À l'origine de cette «idée un peu folle», le président du Centre Pompidou Alain Seban a voulu «désacraliser le musée» pour attirer les «50 pour cent de Français qui ne mettent jamais les pieds dans un musée d'art», pour «une décentralisation de la culture». «Ce qui est important, c'est que quelques-uns de nos visiteurs éprouvent un déclic, un choc», face à une ou deux oeuvres d'art, «qui leur donnera envie d'en voir d'autres, alors nous aurons rempli au centuple notre mission», a-t-il estimé lors de l'inauguration des lieux.

Et d'observer qu'«aucune copie, aucune visite virtuelle ne remplacera le rapport à l'original».

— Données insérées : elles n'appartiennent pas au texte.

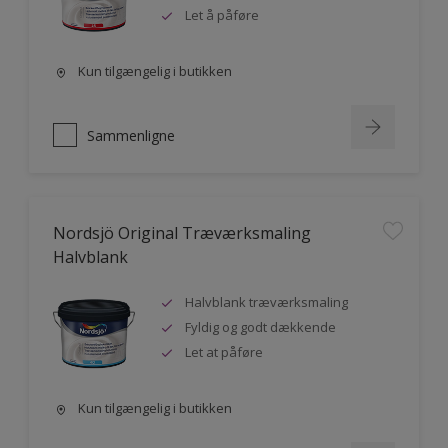
Let å påføre
Kun tilgængelig i butikken
Sammenligne
Nordsjö Original Træværksmaling
Halvblank
Halvblank træværksmaling
Fyldig og godt dækkende
Let at påføre
Kun tilgængelig i butikken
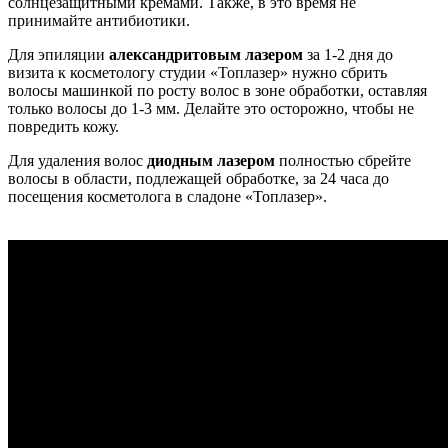
солнцезащитными кремами. Также, в это время не
принимайте антибиотики.
Для эпиляции
александритовым лазером
за 1-2 дня до
визита к косметологу студии «Топлазер» нужно сбрить
волосы машинкой по росту волос в зоне обработки, оставляя
только волосы до 1-3 мм. Делайте это осторожно, чтобы не
повредить кожу.
Для удаления волос
диодным лазером
полностью сбрейте
волосы в области, подлежащей обработке, за 24 часа до
посещения косметолога в сладоне «Топлазер».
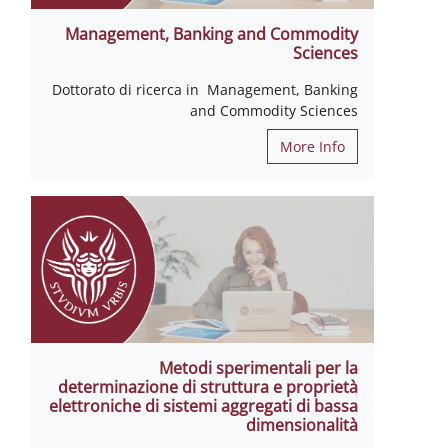
Management, Banking and Commodity
Sciences
Dottorato di ricerca in Management, Banking
and Commodity Sciences
More Info
Metodi sperimentali per la
determinazione di struttura e proprietà
elettroniche di sistemi aggregati di bassa
dimensionalità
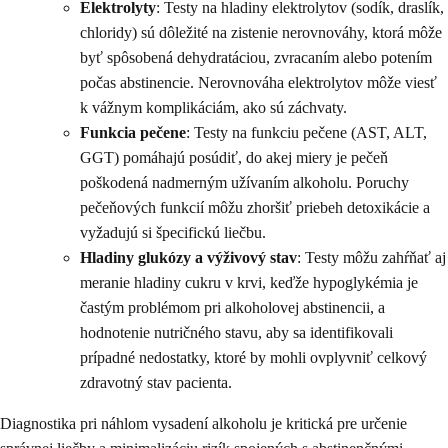
Elektrolyty
: Testy na hladiny elektrolytov (sodík, draslík,
chloridy) sú dôležité na zistenie nerovnováhy, ktorá môže
byť spôsobená dehydratáciou, zvracaním alebo potením
počas abstinencie. Nerovnováha elektrolytov môže viesť
k vážnym komplikáciám, ako sú záchvaty.
Funkcia pečene
: Testy na funkciu pečene (AST, ALT,
GGT) pomáhajú posúdiť, do akej miery je pečeň
poškodená nadmerným užívaním alkoholu. Poruchy
pečeňových funkcií môžu zhoršiť priebeh detoxikácie a
vyžadujú si špecifickú liečbu.
Hladiny glukózy a výživový stav
: Testy môžu zahŕňať aj
meranie hladiny cukru v krvi, keďže hypoglykémia je
častým problémom pri alkoholovej abstinencii, a
hodnotenie nutričného stavu, aby sa identifikovali
prípadné nedostatky, ktoré by mohli ovplyvniť celkový
zdravotný stav pacienta.
Diagnostika pri náhlom vysadení alkoholu je kritická pre určenie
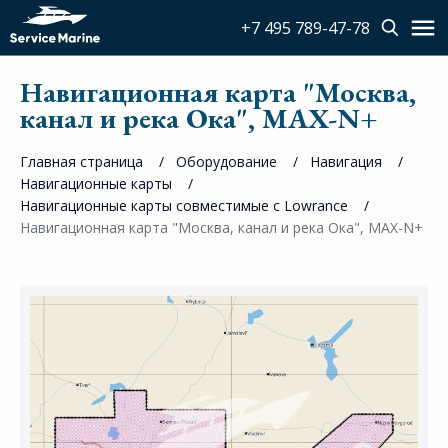
+7 495 789-47-78
Навигационная карта "Москва,
канал и река Ока", MAX-N+
Главная страница
Оборудование
Навигация
Навигационные карты
Навигационные карты совместимые с Lowrance
Навигационная карта "Москва, канал и река Ока", MAX-N+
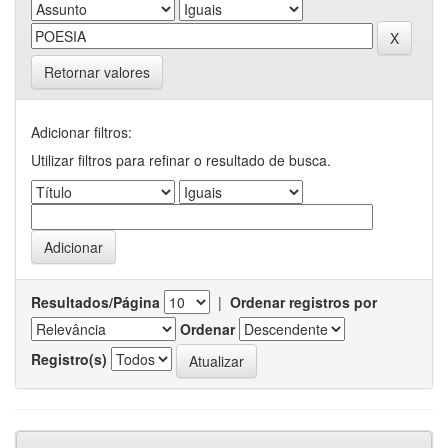
Retornar valores
Adicionar filtros:
Utilizar filtros para refinar o resultado de busca.
Resultados/Página
|
Ordenar registros por
Ordenar
Registro(s)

Outre le choix de la structure «simple» à la «forme populaire» de la tente colorée, clin d'oeil au cirque, à la fête foraine et à Beaubourg, le Centre Pompidou Mobile propose de faciliter la visite du public néophyte avec des médiateurs accompagnés de valises pédagogiques pour les enfants, et des comédiens pour les adolescents et les adultes invités à «un voyage dans la couleur» avec des effets sonores.

Pour la commissaire d'exposition Emma Lavigne, le thème de la couleur «parle à tous» en plus d'être «fondamental dans l'histoire de l'art». Sa sélection, parmi les 60 000 oeuvres que possède le Centre Pompidou, part de «L'Estaque», toile de la période fauve de Georges Braque datant de 1906 pour s'achever sur l'étonnante installation d'Olafur Eliasson «Your Concentric Welcome» de 2004.

Fruit de quatre ans de travail, ce musée ambulant, une première internationale, a nécessité un investissement de 2,5 millions d'euros (environ 3,2 millions $ CAN) financé par le Centre Pompidou, ses mécènes et ses partenaires publics (ministère de la Culture et Conseil de la création artistique), et un coût d'environ 400 000 euros (plus de 515 000 $ CAN) pour chaque ville d'accueil.

Les deux premières étapes ont connu un franc succès avec plus de 35 000 visiteurs à Chaumont (Haute-Marne), qui a entraîné une augmentation de la fréquentation des musées de la ville de 77 pour cent, et près de 48 000 visiteurs à Cambrai (Nord). À noter que le Centre Pompidou Mobile constituera une sorte de test pour la municipalité de Boulogne-sur-Mer, qui pourrait reconvertir la friche de la gare maritime en site culturel.

Cet étonnant musée ambulant a d'ores et déjà prévu ses trois prochains arrêts (Libourne, Le Havre et Nantes) avec un thème et des oeuvres différents.